----- Records to use -----

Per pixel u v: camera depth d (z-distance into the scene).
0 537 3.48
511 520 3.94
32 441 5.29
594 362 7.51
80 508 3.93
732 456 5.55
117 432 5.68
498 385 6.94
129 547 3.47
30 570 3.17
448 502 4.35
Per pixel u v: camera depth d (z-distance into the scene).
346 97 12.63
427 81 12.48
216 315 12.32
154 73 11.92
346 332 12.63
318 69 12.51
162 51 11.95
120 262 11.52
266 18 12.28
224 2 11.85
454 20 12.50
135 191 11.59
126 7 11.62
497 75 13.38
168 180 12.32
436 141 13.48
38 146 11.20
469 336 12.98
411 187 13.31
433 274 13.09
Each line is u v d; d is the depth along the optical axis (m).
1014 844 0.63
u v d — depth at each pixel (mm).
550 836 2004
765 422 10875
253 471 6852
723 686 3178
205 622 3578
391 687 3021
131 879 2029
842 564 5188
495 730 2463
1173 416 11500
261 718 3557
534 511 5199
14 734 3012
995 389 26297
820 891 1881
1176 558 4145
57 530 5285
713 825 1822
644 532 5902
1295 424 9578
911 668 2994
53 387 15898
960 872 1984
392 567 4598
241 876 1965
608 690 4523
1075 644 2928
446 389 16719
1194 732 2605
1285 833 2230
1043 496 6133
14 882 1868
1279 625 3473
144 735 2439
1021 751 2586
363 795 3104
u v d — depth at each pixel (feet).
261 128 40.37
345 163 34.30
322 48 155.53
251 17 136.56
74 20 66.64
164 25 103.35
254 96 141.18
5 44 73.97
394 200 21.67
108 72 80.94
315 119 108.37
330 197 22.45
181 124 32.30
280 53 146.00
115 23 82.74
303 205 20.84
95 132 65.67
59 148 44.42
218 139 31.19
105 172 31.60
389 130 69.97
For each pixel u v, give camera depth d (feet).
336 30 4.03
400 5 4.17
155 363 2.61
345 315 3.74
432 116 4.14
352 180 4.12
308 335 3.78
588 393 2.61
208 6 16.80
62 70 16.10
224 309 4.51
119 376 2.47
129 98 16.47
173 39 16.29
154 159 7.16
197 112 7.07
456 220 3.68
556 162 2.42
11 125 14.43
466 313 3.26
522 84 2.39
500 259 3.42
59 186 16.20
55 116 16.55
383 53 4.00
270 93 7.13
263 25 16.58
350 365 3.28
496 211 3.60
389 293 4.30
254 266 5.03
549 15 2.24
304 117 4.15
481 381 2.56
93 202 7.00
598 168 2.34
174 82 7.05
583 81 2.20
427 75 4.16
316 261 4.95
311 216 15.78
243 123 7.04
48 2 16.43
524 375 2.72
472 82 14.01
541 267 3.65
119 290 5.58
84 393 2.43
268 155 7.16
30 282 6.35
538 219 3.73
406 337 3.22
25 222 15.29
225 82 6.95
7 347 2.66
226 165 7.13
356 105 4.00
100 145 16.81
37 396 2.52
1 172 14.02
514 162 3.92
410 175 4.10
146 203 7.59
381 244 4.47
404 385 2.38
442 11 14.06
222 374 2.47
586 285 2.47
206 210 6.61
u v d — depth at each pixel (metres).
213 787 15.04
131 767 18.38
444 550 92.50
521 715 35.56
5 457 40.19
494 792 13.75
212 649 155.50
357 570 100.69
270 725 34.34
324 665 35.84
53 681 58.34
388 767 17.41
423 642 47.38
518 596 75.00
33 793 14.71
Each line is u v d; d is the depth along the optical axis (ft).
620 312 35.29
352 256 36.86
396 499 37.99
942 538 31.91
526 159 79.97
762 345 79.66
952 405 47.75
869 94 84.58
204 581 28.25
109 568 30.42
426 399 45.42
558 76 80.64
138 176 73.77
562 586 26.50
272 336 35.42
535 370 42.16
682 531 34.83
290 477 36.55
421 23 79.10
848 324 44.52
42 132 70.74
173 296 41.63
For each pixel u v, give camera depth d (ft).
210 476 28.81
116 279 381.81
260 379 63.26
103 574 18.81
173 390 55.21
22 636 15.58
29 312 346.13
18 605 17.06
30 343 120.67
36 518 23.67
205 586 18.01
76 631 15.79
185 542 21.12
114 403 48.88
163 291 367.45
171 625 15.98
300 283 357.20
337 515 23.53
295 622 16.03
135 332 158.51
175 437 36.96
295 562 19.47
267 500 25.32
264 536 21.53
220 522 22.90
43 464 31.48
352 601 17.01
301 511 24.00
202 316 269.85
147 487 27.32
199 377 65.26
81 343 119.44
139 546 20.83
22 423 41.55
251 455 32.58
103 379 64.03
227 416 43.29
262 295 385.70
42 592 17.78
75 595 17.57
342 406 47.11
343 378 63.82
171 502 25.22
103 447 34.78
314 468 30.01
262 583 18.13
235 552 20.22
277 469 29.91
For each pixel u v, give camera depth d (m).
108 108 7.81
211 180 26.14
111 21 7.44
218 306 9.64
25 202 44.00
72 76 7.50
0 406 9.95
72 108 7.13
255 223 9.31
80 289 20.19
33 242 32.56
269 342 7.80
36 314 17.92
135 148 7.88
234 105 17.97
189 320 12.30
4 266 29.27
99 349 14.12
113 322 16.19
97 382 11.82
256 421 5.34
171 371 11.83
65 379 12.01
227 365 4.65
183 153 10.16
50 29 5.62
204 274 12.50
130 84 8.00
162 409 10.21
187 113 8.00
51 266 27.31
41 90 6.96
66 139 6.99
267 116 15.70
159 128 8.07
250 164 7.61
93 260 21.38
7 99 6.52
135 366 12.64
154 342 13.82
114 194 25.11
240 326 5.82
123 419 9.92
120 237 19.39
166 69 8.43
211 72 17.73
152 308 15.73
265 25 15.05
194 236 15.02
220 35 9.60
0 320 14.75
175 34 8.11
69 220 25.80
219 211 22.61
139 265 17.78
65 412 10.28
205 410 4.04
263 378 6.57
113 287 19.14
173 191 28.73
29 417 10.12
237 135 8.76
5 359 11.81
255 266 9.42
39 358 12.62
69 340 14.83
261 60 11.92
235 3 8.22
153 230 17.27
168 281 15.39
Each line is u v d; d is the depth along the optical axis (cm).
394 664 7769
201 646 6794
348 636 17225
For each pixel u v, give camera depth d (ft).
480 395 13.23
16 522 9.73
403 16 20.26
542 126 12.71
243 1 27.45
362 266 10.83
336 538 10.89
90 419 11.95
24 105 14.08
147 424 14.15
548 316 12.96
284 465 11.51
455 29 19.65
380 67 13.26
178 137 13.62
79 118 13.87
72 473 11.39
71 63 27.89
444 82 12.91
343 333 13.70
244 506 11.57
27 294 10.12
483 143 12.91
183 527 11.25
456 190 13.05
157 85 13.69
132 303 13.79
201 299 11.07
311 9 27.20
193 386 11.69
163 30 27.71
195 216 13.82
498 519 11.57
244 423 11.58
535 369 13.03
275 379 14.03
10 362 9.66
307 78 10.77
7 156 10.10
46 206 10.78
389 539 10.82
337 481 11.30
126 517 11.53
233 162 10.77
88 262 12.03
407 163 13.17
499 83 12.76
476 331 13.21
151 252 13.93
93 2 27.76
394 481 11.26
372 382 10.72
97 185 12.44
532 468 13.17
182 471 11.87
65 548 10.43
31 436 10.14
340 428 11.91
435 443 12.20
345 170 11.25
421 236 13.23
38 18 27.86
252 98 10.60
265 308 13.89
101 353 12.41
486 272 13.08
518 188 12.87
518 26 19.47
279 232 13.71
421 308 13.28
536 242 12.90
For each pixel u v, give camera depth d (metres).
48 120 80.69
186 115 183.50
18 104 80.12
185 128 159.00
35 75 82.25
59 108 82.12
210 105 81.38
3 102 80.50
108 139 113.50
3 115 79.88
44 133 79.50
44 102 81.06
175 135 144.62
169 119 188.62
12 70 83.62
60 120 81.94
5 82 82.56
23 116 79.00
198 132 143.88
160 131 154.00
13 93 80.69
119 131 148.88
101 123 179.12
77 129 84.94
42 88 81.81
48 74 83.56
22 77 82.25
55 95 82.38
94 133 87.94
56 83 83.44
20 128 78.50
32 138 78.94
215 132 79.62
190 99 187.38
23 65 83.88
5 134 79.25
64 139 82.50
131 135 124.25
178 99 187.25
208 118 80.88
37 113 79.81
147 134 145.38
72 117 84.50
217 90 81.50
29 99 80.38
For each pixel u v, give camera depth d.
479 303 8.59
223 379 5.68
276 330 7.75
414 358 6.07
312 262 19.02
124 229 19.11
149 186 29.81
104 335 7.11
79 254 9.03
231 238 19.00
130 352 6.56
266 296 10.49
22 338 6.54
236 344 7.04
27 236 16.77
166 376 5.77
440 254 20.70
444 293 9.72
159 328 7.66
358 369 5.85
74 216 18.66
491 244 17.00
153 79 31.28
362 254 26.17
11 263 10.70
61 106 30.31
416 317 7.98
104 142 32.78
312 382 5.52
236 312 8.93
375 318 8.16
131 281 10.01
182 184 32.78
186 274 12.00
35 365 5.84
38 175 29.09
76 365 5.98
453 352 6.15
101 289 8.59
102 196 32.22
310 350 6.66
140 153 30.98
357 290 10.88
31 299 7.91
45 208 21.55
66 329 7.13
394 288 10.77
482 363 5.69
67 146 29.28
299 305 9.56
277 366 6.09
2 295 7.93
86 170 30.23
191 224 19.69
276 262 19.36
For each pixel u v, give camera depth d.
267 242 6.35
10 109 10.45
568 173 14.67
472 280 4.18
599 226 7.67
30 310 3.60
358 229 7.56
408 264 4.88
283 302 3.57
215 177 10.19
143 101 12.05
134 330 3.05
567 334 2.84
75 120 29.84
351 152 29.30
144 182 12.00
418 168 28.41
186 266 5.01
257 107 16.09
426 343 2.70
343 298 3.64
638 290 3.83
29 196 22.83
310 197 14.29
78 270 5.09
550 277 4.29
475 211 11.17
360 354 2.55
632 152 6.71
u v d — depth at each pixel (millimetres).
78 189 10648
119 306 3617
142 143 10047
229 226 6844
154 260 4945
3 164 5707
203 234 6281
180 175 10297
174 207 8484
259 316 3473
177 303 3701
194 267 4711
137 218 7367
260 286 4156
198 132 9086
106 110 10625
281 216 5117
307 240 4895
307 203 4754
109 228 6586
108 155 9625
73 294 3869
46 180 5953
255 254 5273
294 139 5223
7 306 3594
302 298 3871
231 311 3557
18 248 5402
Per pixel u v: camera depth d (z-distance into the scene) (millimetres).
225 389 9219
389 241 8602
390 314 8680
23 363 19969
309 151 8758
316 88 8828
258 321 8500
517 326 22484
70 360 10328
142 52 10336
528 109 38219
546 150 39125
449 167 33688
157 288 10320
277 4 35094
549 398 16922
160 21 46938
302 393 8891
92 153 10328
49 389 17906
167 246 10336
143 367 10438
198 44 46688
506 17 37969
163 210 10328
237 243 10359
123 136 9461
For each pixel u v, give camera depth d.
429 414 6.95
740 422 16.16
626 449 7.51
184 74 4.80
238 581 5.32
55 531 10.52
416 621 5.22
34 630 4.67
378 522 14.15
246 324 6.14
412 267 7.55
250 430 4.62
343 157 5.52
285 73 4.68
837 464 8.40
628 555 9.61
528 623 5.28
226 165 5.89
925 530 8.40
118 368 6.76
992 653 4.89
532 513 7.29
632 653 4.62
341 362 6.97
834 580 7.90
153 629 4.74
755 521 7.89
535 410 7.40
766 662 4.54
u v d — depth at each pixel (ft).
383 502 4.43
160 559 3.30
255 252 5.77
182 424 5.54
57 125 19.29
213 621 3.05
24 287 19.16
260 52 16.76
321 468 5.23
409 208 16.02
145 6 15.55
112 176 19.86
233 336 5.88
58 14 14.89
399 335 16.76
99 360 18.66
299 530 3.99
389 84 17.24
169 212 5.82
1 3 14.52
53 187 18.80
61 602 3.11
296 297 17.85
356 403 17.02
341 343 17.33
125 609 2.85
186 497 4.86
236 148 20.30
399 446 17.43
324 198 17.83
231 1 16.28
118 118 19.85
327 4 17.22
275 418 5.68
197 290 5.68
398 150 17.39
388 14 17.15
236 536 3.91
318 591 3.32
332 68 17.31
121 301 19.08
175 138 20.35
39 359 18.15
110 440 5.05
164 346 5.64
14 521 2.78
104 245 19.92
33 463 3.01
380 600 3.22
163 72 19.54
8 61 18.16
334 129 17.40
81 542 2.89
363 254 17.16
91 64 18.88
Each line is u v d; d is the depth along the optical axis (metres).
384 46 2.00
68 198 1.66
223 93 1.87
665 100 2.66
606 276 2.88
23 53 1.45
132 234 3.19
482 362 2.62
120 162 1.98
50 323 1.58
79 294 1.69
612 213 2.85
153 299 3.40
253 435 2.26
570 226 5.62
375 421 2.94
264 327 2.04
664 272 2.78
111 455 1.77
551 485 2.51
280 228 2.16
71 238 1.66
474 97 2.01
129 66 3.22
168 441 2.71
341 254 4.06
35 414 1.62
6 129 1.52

-----

Starting at the line that contains "664 272 2.78", copy each line through the last line of the listing, and copy nothing else.

#### Exercise response
664 272 2.78
111 455 1.77
551 485 2.51
280 228 2.16
71 238 1.66
474 97 2.01
129 66 3.22
168 441 2.71
341 254 4.06
35 414 1.62
6 129 1.52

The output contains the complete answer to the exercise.